- _Teks Bacaan_
Jumat 19 Jun 2015 19:36 WIB

Warga Filipina Khawatir Jika Terjadi Konflik Bersenjata dengan Cina

Kepulauan Spratly, Laut Cina Selatan.
Foto: AP
Kepulauan Spratly, Laut Cina Selatan.

REPUBLIKA.CO.ID, MANILA -- Delapan dari 10 warga Filipina khawatir sengketa wilayah di Laut Cina Selatan dapat menyebabkan konflik bersenjata dengan Cina, demikian hasil sebuah jajak pendapat independen yang dikeluarkan pada Jumat (19/6).

Badan-badan Pengamat Kondisi Sosial yang berbasis di Manila mengatakan sentimen itu telah membebani pikiran para warga sejak Filipina mundur dari situasi yang tegang dengan Cina terkait kendali lahan perikanan di sekitar Scarborough Shoal pada 2012.

Studi itu menunjukkan bahwa 84 persen dari 1.200 responden khawatir tentang kemungkinan konflik bersenjata dengan Cina. Sekitar setengah dari warga Filipina mengaku sangat khawatir sementara lebih dari sepertiganya mengaku agak khawatir.

- _Rincian Tugas_
Salin kata demi kata seluruh berita tentang kekhawatiran warga Filipina akan konflik bersenjata dengan Cina. Baris-baris berikut diambil dari sumber yang berbeda.

- _Data Mentah_
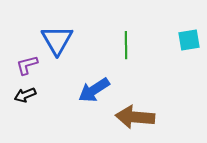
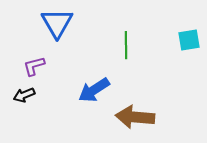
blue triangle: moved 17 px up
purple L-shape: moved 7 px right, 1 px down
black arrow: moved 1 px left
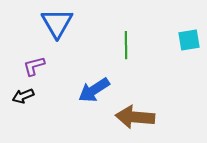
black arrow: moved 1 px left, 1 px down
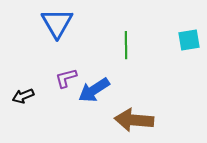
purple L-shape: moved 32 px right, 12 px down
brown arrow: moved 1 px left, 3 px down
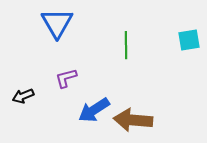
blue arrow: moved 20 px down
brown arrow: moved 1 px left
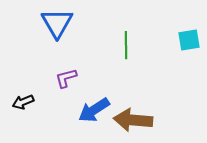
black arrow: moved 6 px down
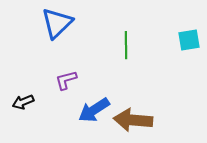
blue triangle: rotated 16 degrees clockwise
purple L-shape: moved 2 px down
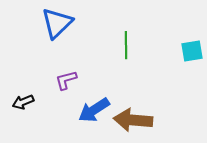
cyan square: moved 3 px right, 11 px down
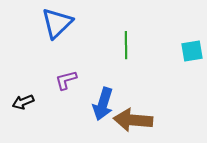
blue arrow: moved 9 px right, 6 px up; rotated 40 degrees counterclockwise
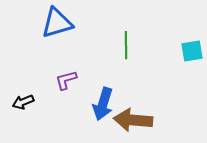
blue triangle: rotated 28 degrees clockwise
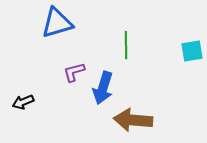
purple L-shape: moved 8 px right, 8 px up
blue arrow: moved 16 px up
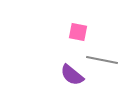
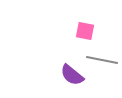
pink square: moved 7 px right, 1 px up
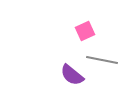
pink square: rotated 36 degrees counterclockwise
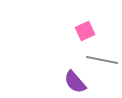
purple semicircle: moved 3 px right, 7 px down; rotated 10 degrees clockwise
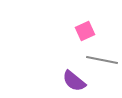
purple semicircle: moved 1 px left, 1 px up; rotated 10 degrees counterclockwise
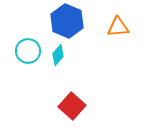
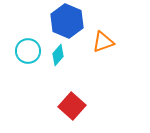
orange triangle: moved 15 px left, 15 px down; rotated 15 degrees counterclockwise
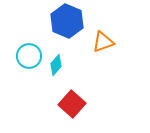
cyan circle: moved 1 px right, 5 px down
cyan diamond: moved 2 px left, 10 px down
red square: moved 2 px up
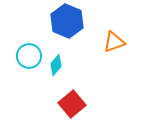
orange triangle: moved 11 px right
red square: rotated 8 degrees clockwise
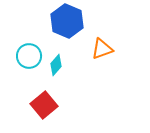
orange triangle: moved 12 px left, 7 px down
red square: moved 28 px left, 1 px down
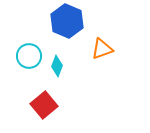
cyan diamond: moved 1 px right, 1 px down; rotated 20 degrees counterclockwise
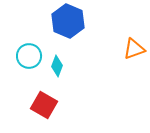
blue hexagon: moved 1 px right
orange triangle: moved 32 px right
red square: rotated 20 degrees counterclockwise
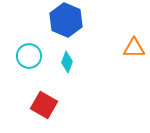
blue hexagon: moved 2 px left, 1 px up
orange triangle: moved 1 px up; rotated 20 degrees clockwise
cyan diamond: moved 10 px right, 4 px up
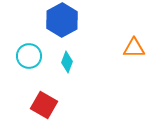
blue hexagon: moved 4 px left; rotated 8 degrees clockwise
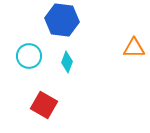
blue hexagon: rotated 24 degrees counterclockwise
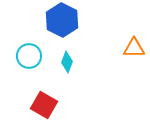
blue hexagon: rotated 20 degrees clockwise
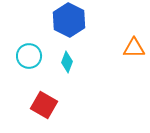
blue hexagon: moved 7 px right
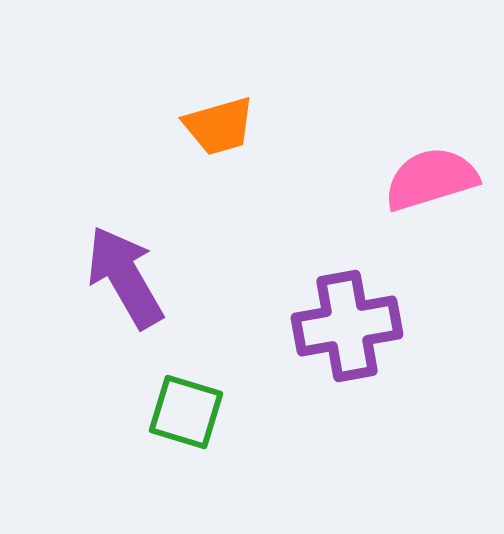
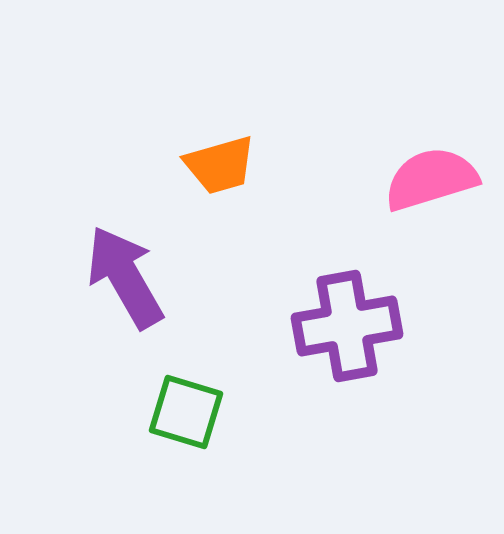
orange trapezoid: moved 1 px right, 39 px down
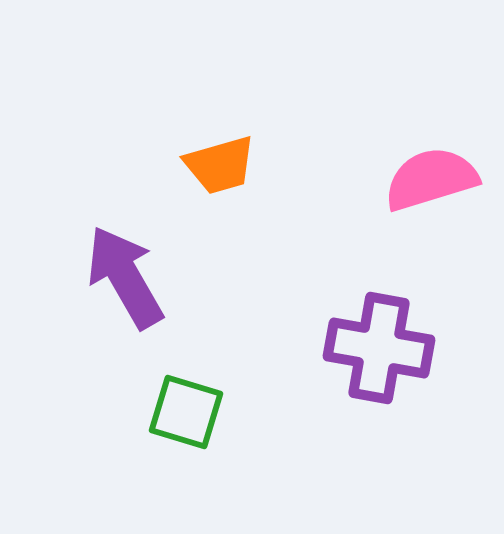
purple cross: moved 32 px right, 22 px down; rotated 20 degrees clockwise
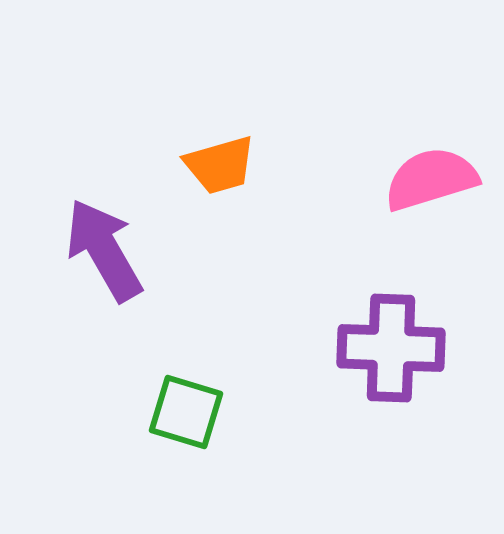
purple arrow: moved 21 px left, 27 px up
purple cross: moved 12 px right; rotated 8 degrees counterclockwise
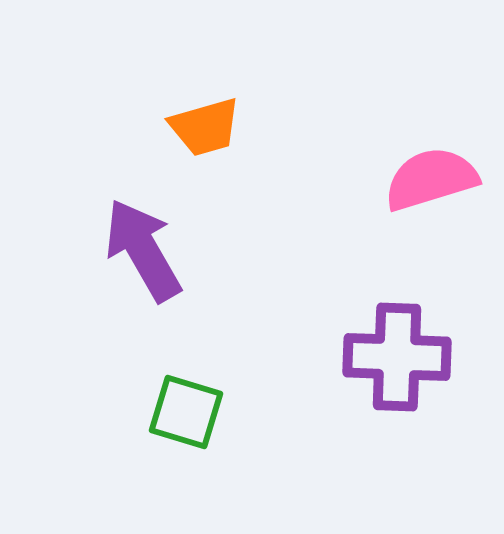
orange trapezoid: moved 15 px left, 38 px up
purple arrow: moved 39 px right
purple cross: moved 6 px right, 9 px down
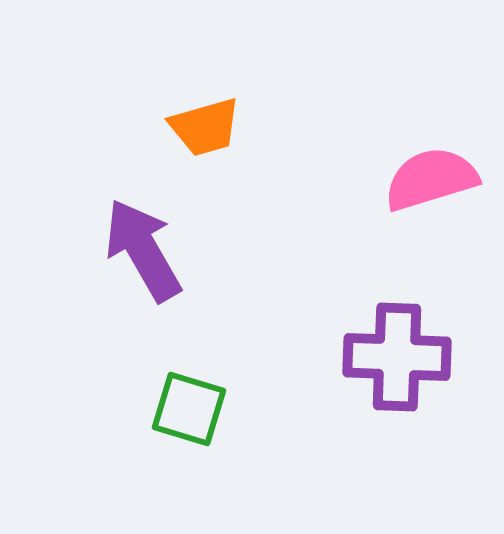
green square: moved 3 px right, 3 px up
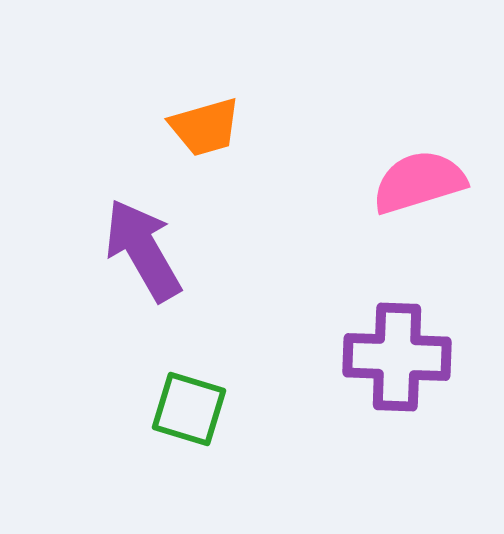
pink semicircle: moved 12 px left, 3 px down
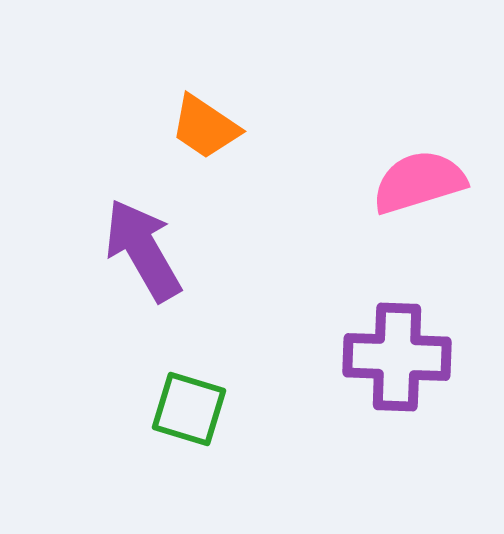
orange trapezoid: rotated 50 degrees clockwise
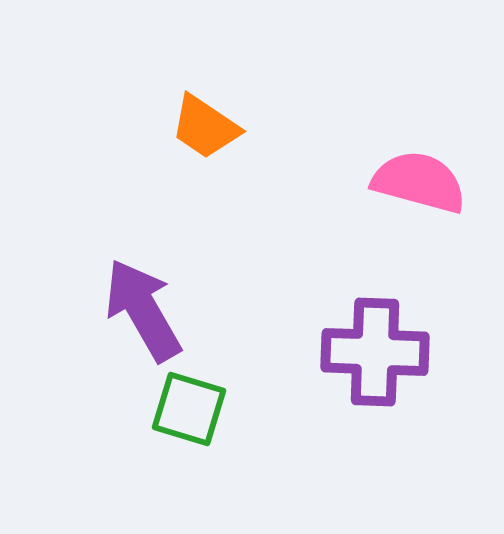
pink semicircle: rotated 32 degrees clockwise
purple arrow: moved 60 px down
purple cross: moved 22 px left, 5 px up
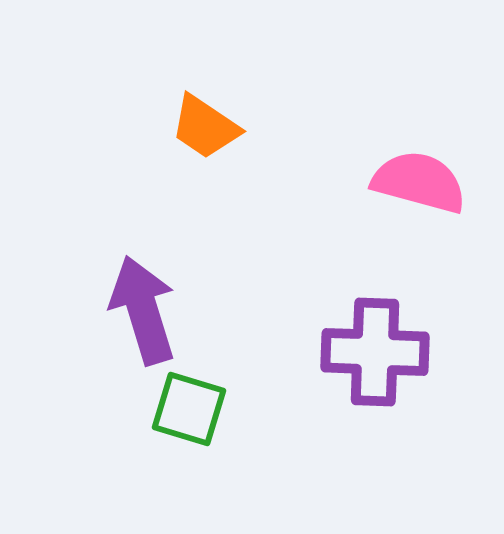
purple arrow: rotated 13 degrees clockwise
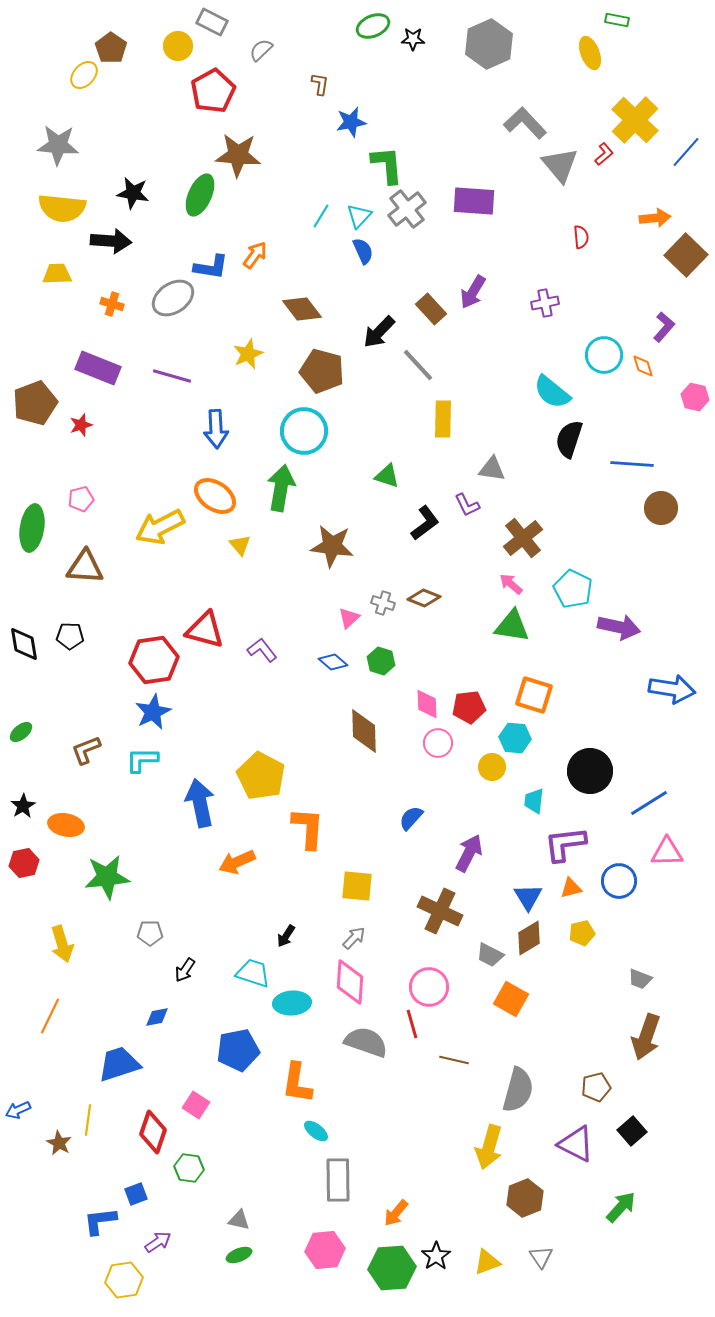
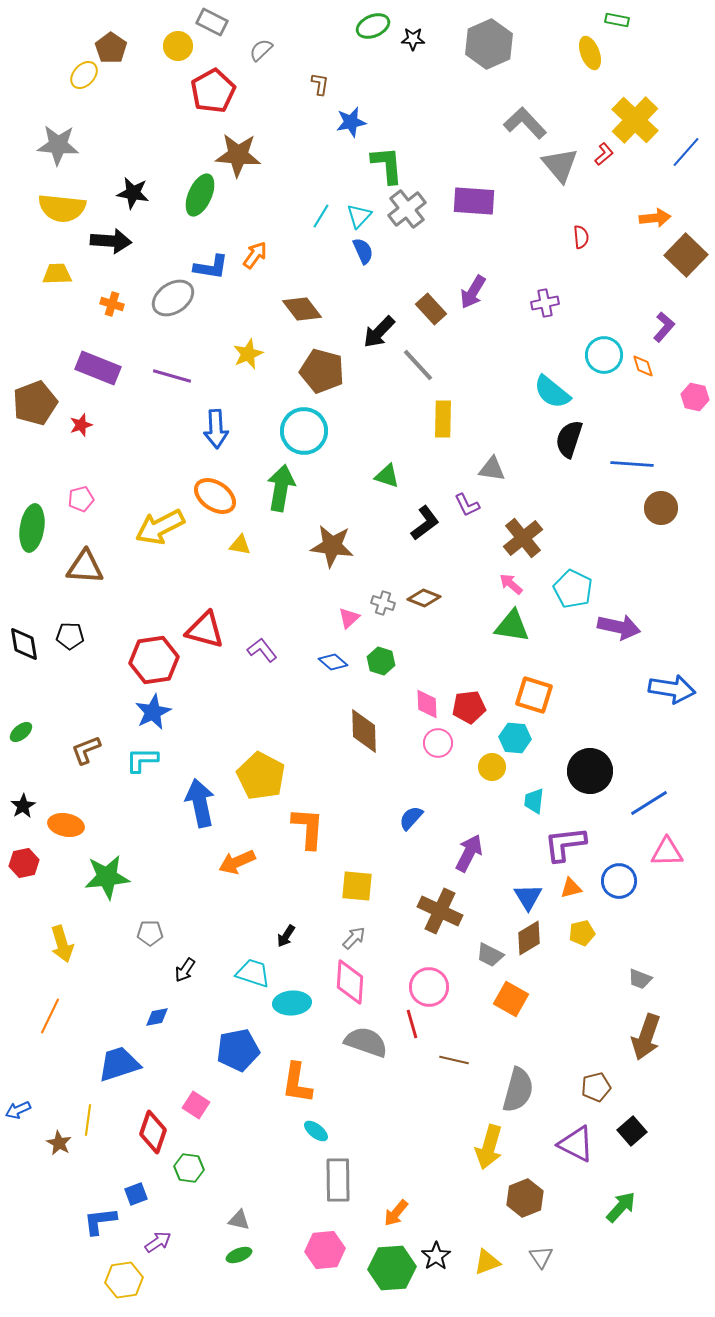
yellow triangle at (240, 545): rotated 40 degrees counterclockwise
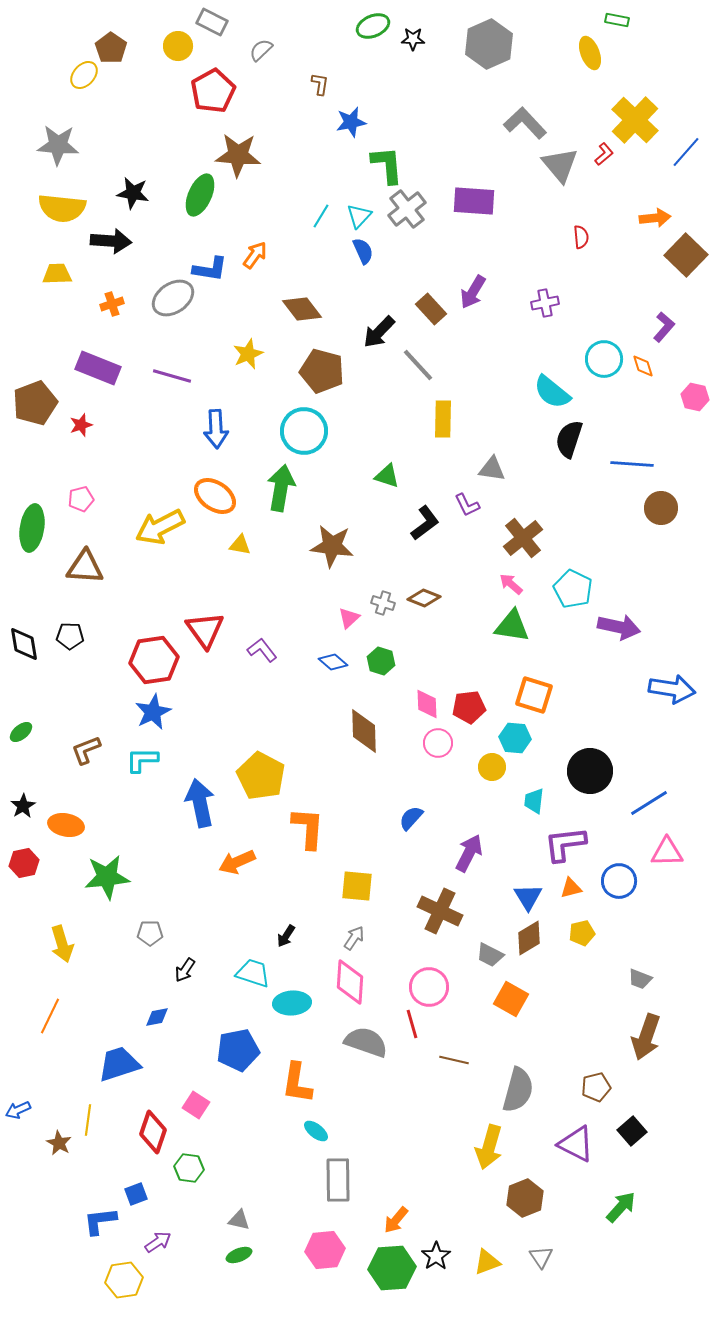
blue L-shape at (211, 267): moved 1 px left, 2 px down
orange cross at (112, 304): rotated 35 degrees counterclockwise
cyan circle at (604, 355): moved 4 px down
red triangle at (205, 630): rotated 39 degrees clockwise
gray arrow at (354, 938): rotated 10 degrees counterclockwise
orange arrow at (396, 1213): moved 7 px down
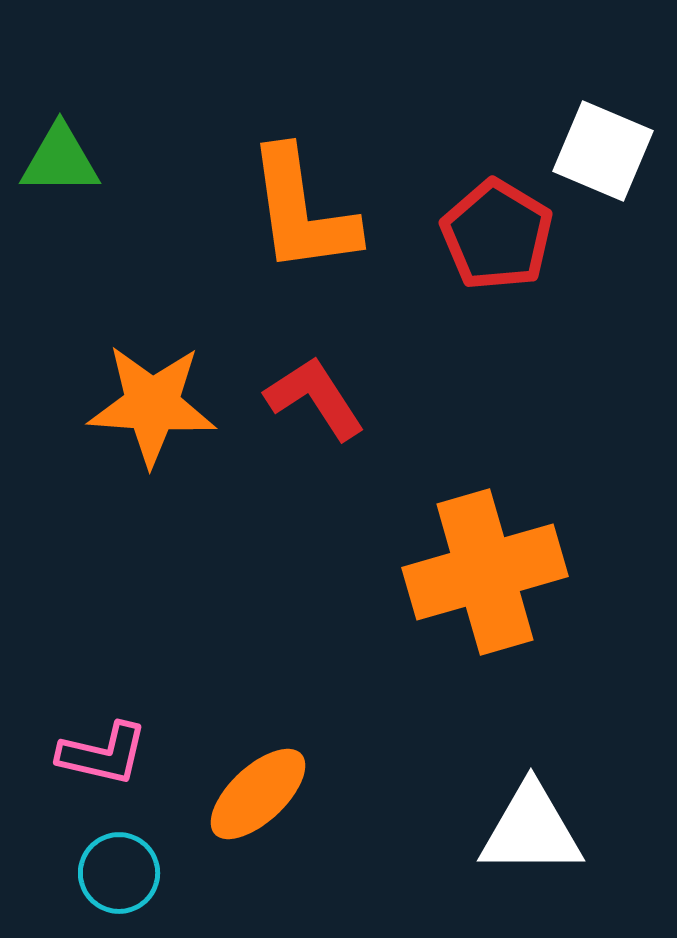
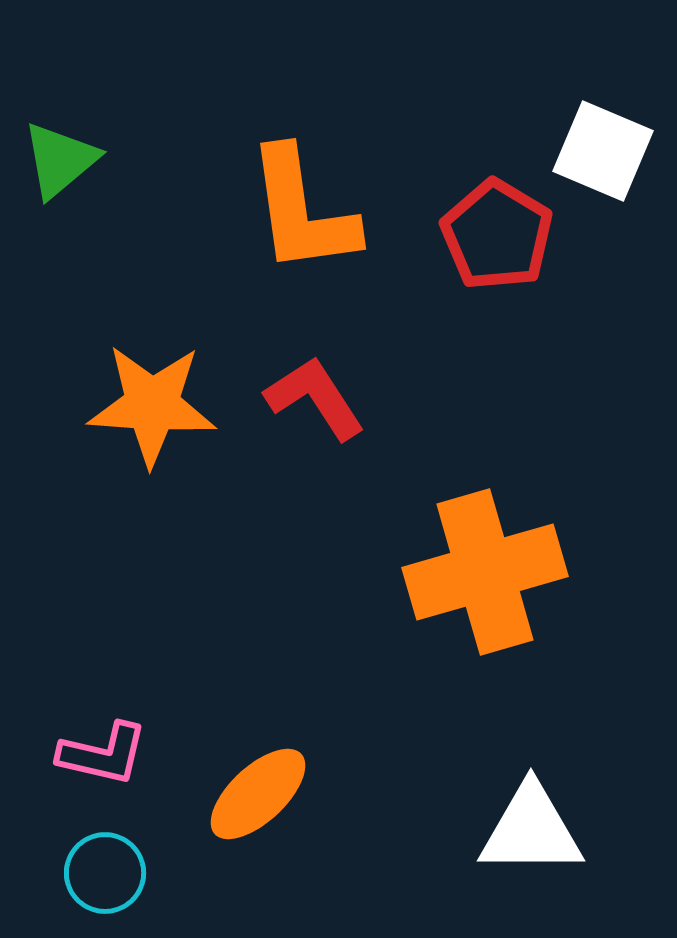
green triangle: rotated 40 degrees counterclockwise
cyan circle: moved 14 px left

- _Hasil Pengerjaan_
Jumat 19 Jun 2015 19:36 WIB

Warga Filipina Khawatir Jika Terjadi Konflik Bersenjata dengan Cina

Kepulauan Spratly, Laut Cina Selatan.
Foto: AP
Kepulauan Spratly, Laut Cina Selatan.

REPUBLIKA.CO.ID, MANILA -- Delapan dari 10 warga Filipina khawatir sengketa wilayah di Laut Cina Selatan dapat menyebabkan konflik bersenjata dengan Cina, demikian hasil sebuah jajak pendapat independen yang dikeluarkan pada Jumat (19/6).

Badan-badan Pengamat Kondisi Sosial yang berbasis di Manila mengatakan sentimen itu telah membebani pikiran para warga sejak Filipina mundur dari situasi yang tegang dengan Cina terkait kendali lahan perikanan di sekitar Scarborough Shoal pada 2012.

Studi itu menunjukkan bahwa 84 persen dari 1.200 responden khawatir tentang kemungkinan konflik bersenjata dengan Cina. Sekitar setengah dari warga Filipina mengaku sangat khawatir sementara lebih dari sepertiganya mengaku agak khawatir.